36. Soulmate

1K 86 4
                                    

Day 1

Park Jimin tidak mengerti saat Min Yoongi memberinya cokelat ukuran besar. Apalagi itu merek cokelat kesukaannya dengan kacang almond taburan luar dan dalam. Itu cokelat dengan jajaran harga mahal. Anak-anak sekolah rela menabung dahulu untuk bisa membeli, lalu memberikan cokelat tersebut kepada kekasih atau orang yang mereka sukai di Hari Valentine maupun whiteday.

Ah, Jimin lupa jika Yoongi itu anak kaya raya. Namun, yang membuatnya heran dan degup anomali dalam hati, adalah kenapa seorang Yoongi memberinya cokelat? Apalagi status mereka hanya senior tingkat tiga dan junior tingkat pertama yang tak pernah saling sapa satu sama lain. Terkecuali untuk Jimin yang diam-diam memperhatikan seniornya dari jauh, balik punggung teman dan pohon, atau dari mana saja asal tidak ketahuan Yoongi.

"Tidak suka ya?" Yoongi membuka suara saat cokelat yang ia sodorkan tak segera diterima Jimin.

"I-ini untukku, Senior?"

"Aku bukan anak indigo, Jimin. Tentu saja untukmu. Memangnya siapa lagi?"

"Kenapa memberiku cokelat?"

"Hanya ingin saja."

"Eh?"

"Tidak suka ya?"

"Suka kok!"

Yoongi terkekeh. Tidak sia-sia ia menyuruh orang untuk mencari tahu apa saja kesukaan Jimin. "Lalu kenapa tidak diterima?"

Tangan kanan Jimin terangkat dengan keraguan. Apa benar, senior yang ia kagumi—dan taksir—memberinya cokelat? Ini kan bukan Hari Valentine ataupun whiteday. Apa jangan-jangan Yoongi sedang menipunya ya? Semacam prank yang viral di kalangan Youtuber. Jimin akhirnya celingak-celinguk dan memutar badan ke belakang sebentar.

"Senior tidak lagi menge-prank-ku, kan?" Jimin memastikan sekali lagi.

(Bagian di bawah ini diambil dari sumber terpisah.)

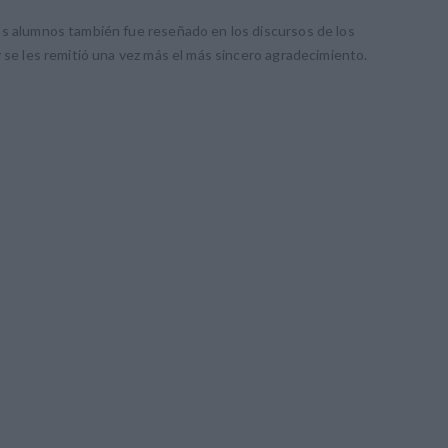
os alumnos también fue reseñado en los discursos de los
y se les remitió una vez más el más sincero agradecimiento.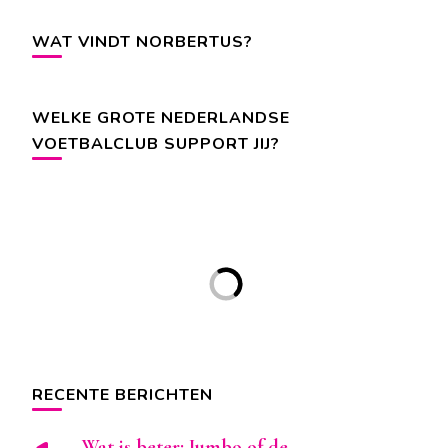
WAT VINDT NORBERTUS?
WELKE GROTE NEDERLANDSE
VOETBALCLUB SUPPORT JIJ?
RECENTE BERICHTEN
Wat is beter: Jumbo of de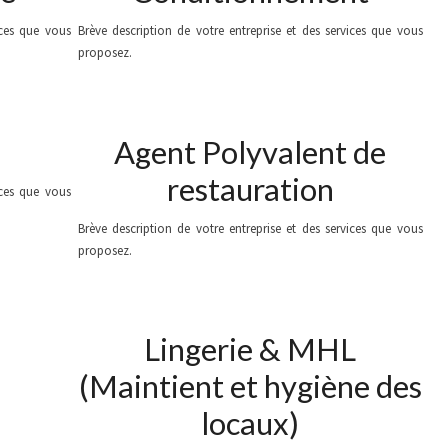
ices que vous
Brève description de votre entreprise et des services que vous
proposez.
Agent Polyvalent de
restauration
ices que vous
Brève description de votre entreprise et des services que vous
proposez.
Lingerie & MHL
(Maintient et hygiène des
locaux)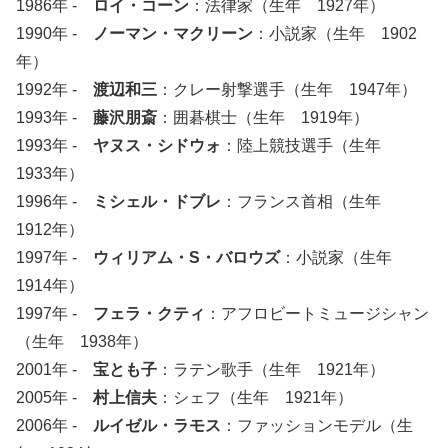
1986年 -
ロイ・コーン
：法律家（生年 1927年）
1990年 -
ノーマン・マクリーン
：小説家（生年 1902
年）
1992年 -
渡辺和三
：クレー射撃選手（生年 1947年）
1993年 -
藤沢朋斎
：囲碁棋士（生年 1919年）
1993年 -
ヤヌス・シドウォ
：陸上競技選手（生年
1933年）
1996年 -
ミシェル・ドブレ
：フランス首相（生年
1912年）
1997年 -
ウィリアム・S・バロウズ
：小説家（生年
1914年）
1997年 -
フェラ・クティ
：アフロビートミュージシャン
（生年 1938年）
2001年 -
宝とも子
：ラテン歌手（生年 1921年）
2005年 -
村上信夫
：シェフ（生年 1921年）
2006年 -
ルイゼル・ラモス
：ファッションモデル（生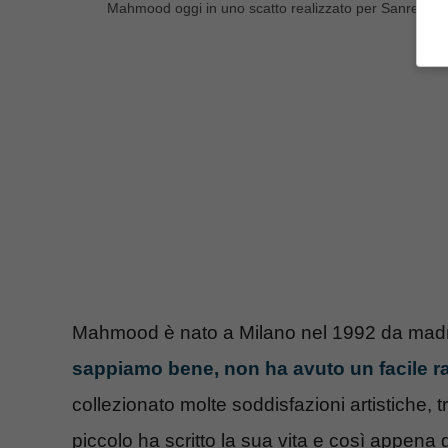
Mahmood oggi in uno scatto realizzato per Sanremo 2
Mahmood è nato a Milano nel 1992 da mad
sappiamo bene, non ha avuto un facile r
collezionato molte soddisfazioni artistiche, 
piccolo ha scritto la sua vita e così appena g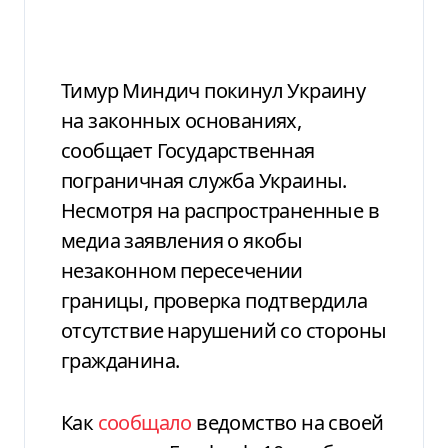
Тимур Миндич покинул Украину
на законных основаниях,
сообщает Государственная
пограничная служба Украины.
Несмотря на распространенные в
медиа заявления о якобы
незаконном пересечении
границы, проверка подтвердила
отсутствие нарушений со стороны
гражданина.
Как
сообщало
ведомство на своей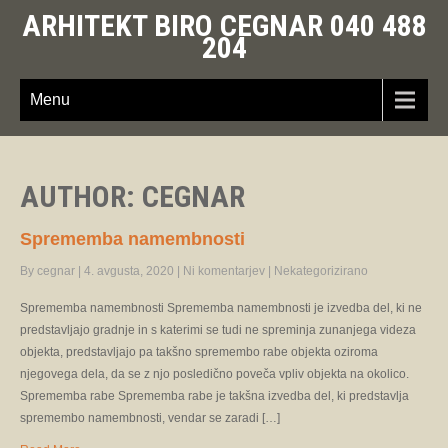
ARHITEKT BIRO CEGNAR 040 488
204
Menu
AUTHOR:
CEGNAR
Sprememba namembnosti
By cegnar
|
4. avgusta, 2020
|
Ni komentarjev
|
Nekategorizirano
Sprememba namembnosti Sprememba namembnosti je izvedba del, ki ne
predstavljajo gradnje in s katerimi se tudi ne spreminja zunanjega videza
objekta, predstavljajo pa takšno spremembo rabe objekta oziroma
njegovega dela, da se z njo posledično poveča vpliv objekta na okolico.
Sprememba rabe Sprememba rabe je takšna izvedba del, ki predstavlja
spremembo namembnosti, vendar se zaradi […]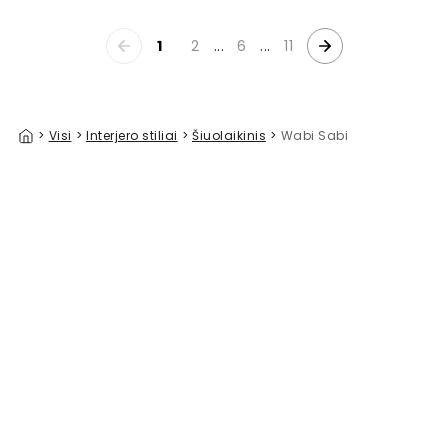
1
2
...
6
...
11
>
Visi
>
Interjero stiliai
>
Šiuolaikinis
>
Wabi Sabi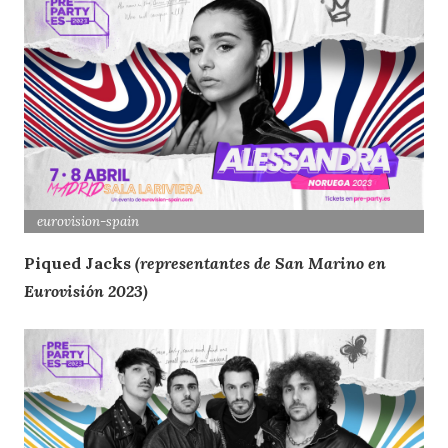
eurovision-spain
Piqued Jacks
(representantes de San Marino en
Eurovisión 2023)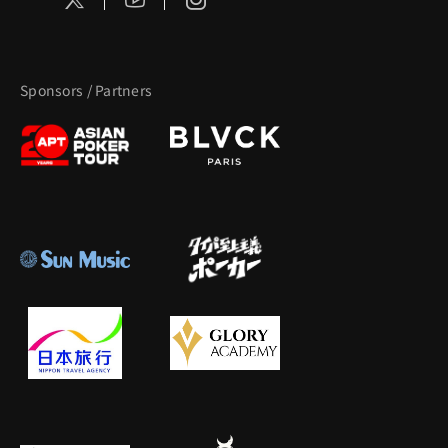
Sponsors / Partners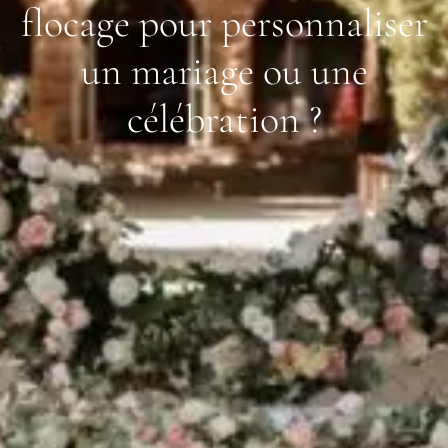
flocage pour personnaliser
un mariage ou une
célébration ?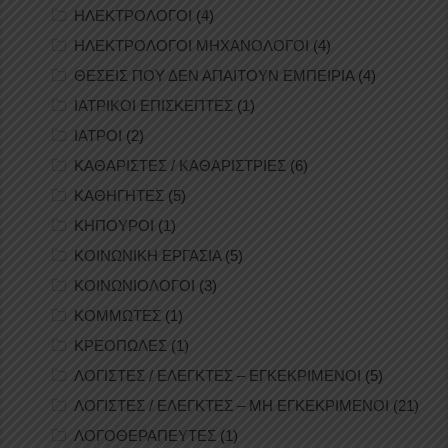
ΗΛΕΚΤΡΟΛΟΓΟΙ
(4)
ΗΛΕΚΤΡΟΛΟΓΟΙ ΜΗΧΑΝΟΛΟΓΟΙ
(4)
ΘΕΣΕΙΣ ΠΟΥ ΔΕΝ ΑΠΑΙΤΟΥΝ ΕΜΠΕΙΡΙΑ
(4)
ΙΑΤΡΙΚΟΙ ΕΠΙΣΚΕΠΤΕΣ
(1)
ΙΑΤΡΟΙ
(2)
ΚΑΘΑΡΙΣΤΕΣ / ΚΑΘΑΡΙΣΤΡΙΕΣ
(6)
ΚΑΘΗΓΗΤΕΣ
(5)
ΚΗΠΟΥΡΟΙ
(1)
ΚΟΙΝΩΝΙΚΗ ΕΡΓΑΣΙΑ
(5)
ΚΟΙΝΩΝΙΟΛΟΓΟΙ
(3)
ΚΟΜΜΩΤΕΣ
(1)
ΚΡΕΟΠΩΛΕΣ
(1)
ΛΟΓΙΣΤΕΣ / ΕΛΕΓΚΤΕΣ – ΕΓΚΕΚΡΙΜΕΝΟΙ
(5)
ΛΟΓΙΣΤΕΣ / ΕΛΕΓΚΤΕΣ – ΜΗ ΕΓΚΕΚΡΙΜΕΝΟΙ
(21)
ΛΟΓΟΘΕΡΑΠΕΥΤΕΣ
(1)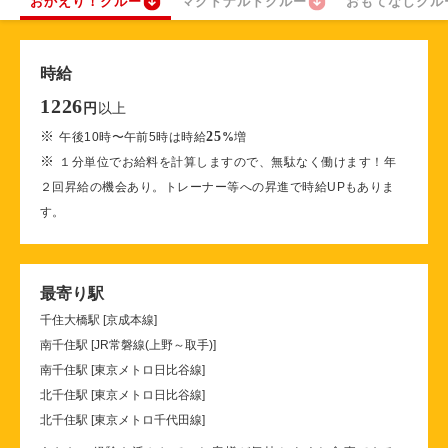
おかえり！クルー
マクドナルドクルー
おもてなしクル
時給
1226
以上
円
※
25
午後10時〜午前5時は時給
%
増
※
１分単位でお給料を計算しますので、無駄なく働けます！年
２回昇給の機会あり。トレーナー等への昇進で時給UPもありま
す。
最寄り駅
千住大橋駅 [京成本線]
南千住駅 [JR常磐線(上野～取手)]
南千住駅 [東京メトロ日比谷線]
北千住駅 [東京メトロ日比谷線]
北千住駅 [東京メトロ千代田線]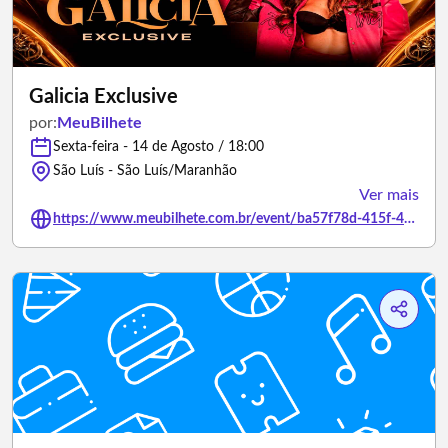
Galicia Exclusive
por:
MeuBilhete
Sexta-feira - 14 de Agosto / 18:00
São Luís - São Luís/Maranhão
Ver mais
https://www.meubilhete.com.br/event/ba57f78d-415f-44ea-bc67-48a62d814bc3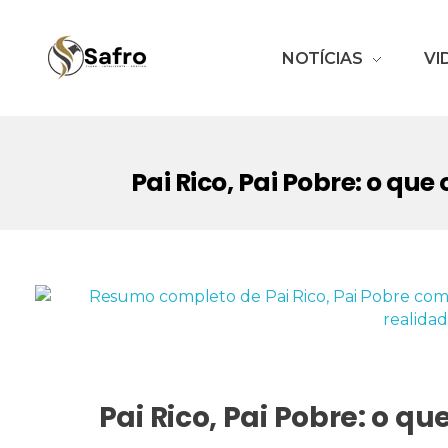
NOTÍCIAS
VI
Safro
Pai Rico, Pai Pobre: o que
Pai Rico, Pai Pobre: o qu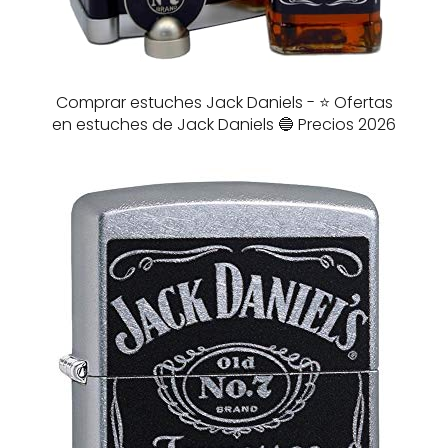
Comprar estuches Jack Daniels - ⭐️ Ofertas
en estuches de Jack Daniels 🔵 Precios 2026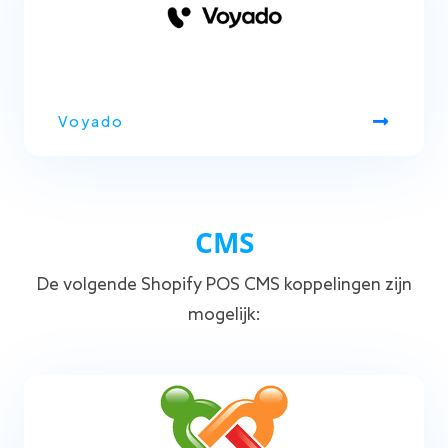
Voyado
CMS
De volgende Shopify POS CMS koppelingen zijn
mogelijk: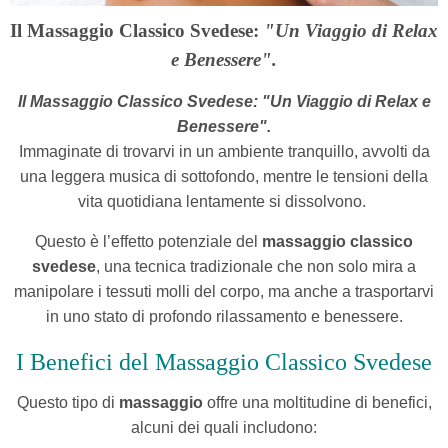
Il Massaggio Classico Svedese:
"Un Viaggio di Relax
e Benessere".
Il Massaggio Classico Svedese: "Un Viaggio di Relax e
Benessere".
Immaginate di trovarvi in un ambiente tranquillo, avvolti da
una leggera musica di sottofondo, mentre le tensioni della
vita quotidiana lentamente si dissolvono.
Questo è l’effetto potenziale del
massaggio classico
svedese
, una tecnica tradizionale che non solo mira a
manipolare i tessuti molli del corpo, ma anche a trasportarvi
in uno stato di profondo rilassamento e benessere.
I Benefici del Massaggio Classico Svedese
Questo tipo di
massaggio
offre una moltitudine di benefici,
alcuni dei quali includono: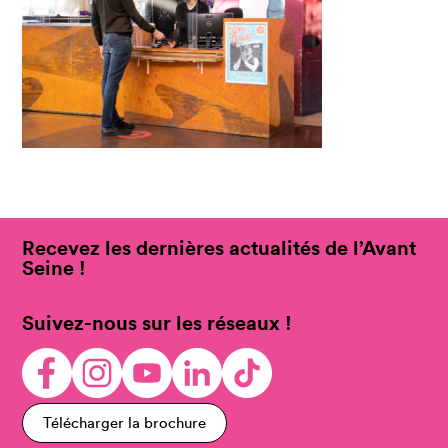
Recevez les dernières actualités de l’Avant
Seine !
Suivez-nous sur les réseaux !
Télécharger la brochure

"Ya ampun ... tidak, Park Jimin. Cepat ambil, aku cuma izin ke kamar mandi sama guru kelas. Kalau terlalu lama, dikira aku membolos."

Jimin masih saja enggan. Akhirnya tangan mungil itu diraih sendiri sang pemilik cokelat dan meletakkan pemberiannya di sana.

"Makan ya. Tidak beracun kok. Habis makan cokelat, jangan lupa gosok gigi," pesan Yoongi sambil meremas tangan Jimin agar laki-laki itu menggenggam erat cokelat pemberiannya.

Karena terlalu terkejut, Jimin sampai lupa mengucapkan terima kasih. Ingin berteriak, tetapi situasi sedang sunyi karena jam pelajaran berlangsung. Akhirnya, Jimin kembali ke kelas dengan wajah berseri-seri. Ia pun sama dengan Yoongi, izin ke toilet. Entahlah, Jimin heran dengan badannya sendiri yang seolah-olah sudah menyetel alarm untuk pergi buang air kecil setiap 1,5 jam sekali dimulai dari pukul 07.00.


Day 2

Seharusnya Jimin sudah pulang ke rumah sejak dua jam yang lalu. Namun, ia memilih mengurung diri di atap sekolah. Tidak ada terbersit rasa ketakutan di pikiran Jimin. Bukan karena ia menyukai film horor atau tak percaya dengan hal-hal begituan. Laki-laki 17 tahun itu justru percaya bahwa manusia dan makhluk halus itu hidup berdampingan. Hanya saja, Jimin berprinsip jika ia tak mengganggu, maka mereka juga tidak akan mengganggunya.

Lalu, untuk apa Jimin di atap sekolah dengan situasi langit yang mulai temaram? Terlebih dengan wajah yang penuh dengan jejak air mata. Jimin berjongkok sambil bersandar pada dinding sekolah dan memeluk lututnya.

"Aku tidak berguna," lirihnya.

"Jimin, kau kah itu?"

Sekali lagi, Jimin tidak takut. Hanya saja tubuhnya refleks terkejut mendengar suara yang tiba-tiba menginterupsi. Jimin mendongak karena ada sosok yang berdiri menjulang di depannya.